-------- Texto para leitura --------
INERVAÇÃO DO ÚTERO


O útero é inervado pelo sistema nervosos autônomo, sendo a inervação vegetativa feita pelos sistemas simpático e parassimpático.
As fibras simpáticas são originadas dos últimos segmentos dorsais da medula e dos segmentos lombares. Essas fibras, através das raízes anteriores e dos ramos comunicantes, penetram a cadeia simpática paravertebral e daí se dirigem aos gânglios paravertebrais, local onde vão originar dois importantes plexos: (a) plexo uterovariano, originado fundamentalmente dos gânglios aórticorrenal e mesentérico superior, os quais seguem o trajeto da artéria ovariana e fundo do útero; (b) plexo hipogástrico superior ou nervo pré sacro, do qual se originam os nervos hipogástricos, que acompanham as artérias do mesmo nome, terminando no plexo hipogástrico inferior, ou plexo de Frankenhauser, cujas fibras inervam o útero e a extremidade superior da vagina.
-------- Material de origem --------
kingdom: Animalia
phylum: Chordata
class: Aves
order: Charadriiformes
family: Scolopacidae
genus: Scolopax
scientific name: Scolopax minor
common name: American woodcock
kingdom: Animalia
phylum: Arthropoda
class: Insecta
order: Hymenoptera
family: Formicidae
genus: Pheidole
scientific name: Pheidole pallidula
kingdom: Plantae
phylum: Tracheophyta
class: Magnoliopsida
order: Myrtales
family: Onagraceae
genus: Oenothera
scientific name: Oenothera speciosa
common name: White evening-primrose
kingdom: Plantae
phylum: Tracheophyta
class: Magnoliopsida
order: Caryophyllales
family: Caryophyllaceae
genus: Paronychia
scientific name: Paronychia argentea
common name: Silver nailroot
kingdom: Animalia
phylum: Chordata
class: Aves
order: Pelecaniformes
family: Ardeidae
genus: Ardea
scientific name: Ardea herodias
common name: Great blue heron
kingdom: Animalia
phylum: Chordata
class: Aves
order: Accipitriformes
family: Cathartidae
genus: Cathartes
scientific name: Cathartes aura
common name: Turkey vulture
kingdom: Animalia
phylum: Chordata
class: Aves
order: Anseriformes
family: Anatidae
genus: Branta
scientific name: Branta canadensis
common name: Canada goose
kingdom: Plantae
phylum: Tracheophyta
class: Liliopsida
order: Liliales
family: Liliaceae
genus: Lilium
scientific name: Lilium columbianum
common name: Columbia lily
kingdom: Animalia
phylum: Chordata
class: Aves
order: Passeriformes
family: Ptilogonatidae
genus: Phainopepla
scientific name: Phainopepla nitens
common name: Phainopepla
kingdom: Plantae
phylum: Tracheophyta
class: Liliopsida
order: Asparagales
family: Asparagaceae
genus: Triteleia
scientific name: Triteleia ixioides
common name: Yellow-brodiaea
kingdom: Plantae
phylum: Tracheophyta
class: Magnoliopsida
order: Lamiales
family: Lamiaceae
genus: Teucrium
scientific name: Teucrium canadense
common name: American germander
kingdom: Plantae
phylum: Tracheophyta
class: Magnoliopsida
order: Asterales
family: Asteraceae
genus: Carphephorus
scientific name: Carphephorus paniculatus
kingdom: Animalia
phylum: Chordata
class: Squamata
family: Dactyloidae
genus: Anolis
--------
_Como proceder_.
Retome o texto sobre a inervação do útero e dê continuidade a ele a partir do ponto em que termina. As entradas constituem material à parte, sem relação com o texto.

_Resultado da tarefa_.
As fibras parassimpáticas originam-se no plexo sacro e dão origem ao nervo pélvico, que termina, igualmente, no plexo de Frankenhauser, situado próximo do istmo do útero. Unem-se, portanto, as fibras simpáticas e parassimpáticas que inervam os genitais internos. Segundo alguns relatos na literatura, a estimulação desse plexo pode estar relacionada ao orgasmo.
Deve ser salientado que o istmo do útero é a porção mais inervada do útero e a única especialmente dolorosa.
De maneira geral a estimulação das fibras simpáticas causa contração miometrial e também vasoconstricção, enquanto que a estimulação das parassimpáticas inibe a contração miometrial e causa vasodilatação.
As conexões proximais diretas e indiretas estabelecidas pelas fibras nervosas entre o útero e outras vísceras explicam as freqüentes correlações funcionais que ocorrem na clínica. Tais conexões ligam o plexo pélvico com outros plexos simpáticos do abdome. Assim, do plexo útero-vaginal partem fibras tanto para o útero como para a vagina, para a bexiga, e para os ureteres.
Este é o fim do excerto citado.